About the Office of Youth Protection

Picture of Carri Burgjohann, Youth Protection Program CoordinatorIn recognition of April as National Child Abuse and Prevention Month, we highlight Carri Burgjohann, UVA’s Youth Protection Program Coordinator, Office of Youth Protection in the Department of Safety and Security. Carri arrived in June 2020, a summer with no children on Grounds and UVA’s day camps and youth activities all cancelled. Carri has spent the past year cultivating relationships with University and community stakeholders whose programs or initiatives serve youth, upgrading the Office of Youth Protection website, expanding online resources, and overhauling the online training about sexual abuse that is required for all staff, students, and volunteers serving in University covered youth programs. These new resources roll out in mid-May, in time to reach program staff in IM-Rec Sports Hoos Having Fun ½ Day Camp and a range of Athletics sports camps that will resume this summer. The training module, which takes about 40 minutes to complete, will also be available to anyone at UVA.

“Education and training are important to help people recognize concerning behavior and trust their gut to report it,” Carri says. “UVA has zero-tolerance for child abuse and neglect.” 

Q&A with Carri Burgjohann, Youth Protection Program Coordinator

Q. What is your background?

I have spent the last several years in nonprofit ministry and scouting industries overseeing training, membership, facilities, risk and compliance, and youth protection. I have also taught in the classroom and worked in educational administration.

Q. Why does UVA need an Office of Youth Protection?

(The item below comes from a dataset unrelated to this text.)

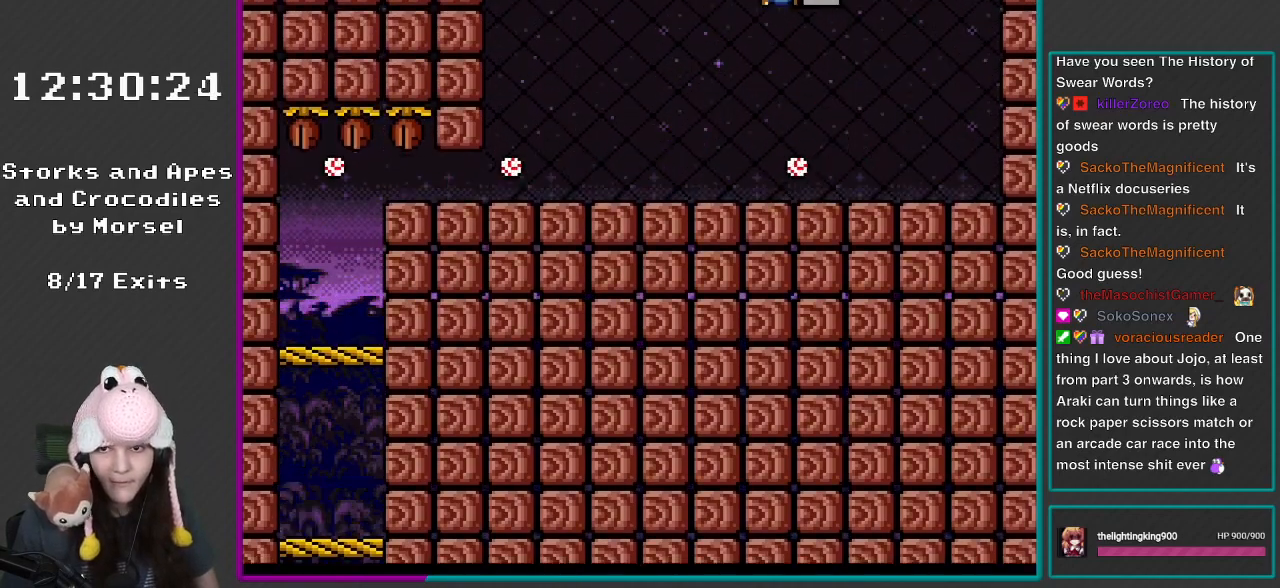
{"buttons": ["Y", "DPAD_LEFT"], "events": [[333, "DPAD_LEFT", "down"], [333, "DPAD_RIGHT", "up"]]}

Children across the country interface with universities in many capacities and in large numbers. There are positions like mine popping up throughout higher education. In terms of sexual abuse, nothing is different about our programs than youth-serving programs anywhere else. There are children, and sadly there are people who work or serve in those programs who have unfortunate intentions, and when you put those things together, you have risks. I desire for the University to be great and good in our work with children and the Office of Youth Protection is one way we’re streamlining efforts to prevent, identify, respond, and report abuse and neglect.  

Q. What are the national statistics of sexual abuse in children?

One in four girls and one in six boys experience sexual abuse before the age of 18 years old. The majority of sexual abuse is committed by someone the child knows.

Q: How does abuse impact a child?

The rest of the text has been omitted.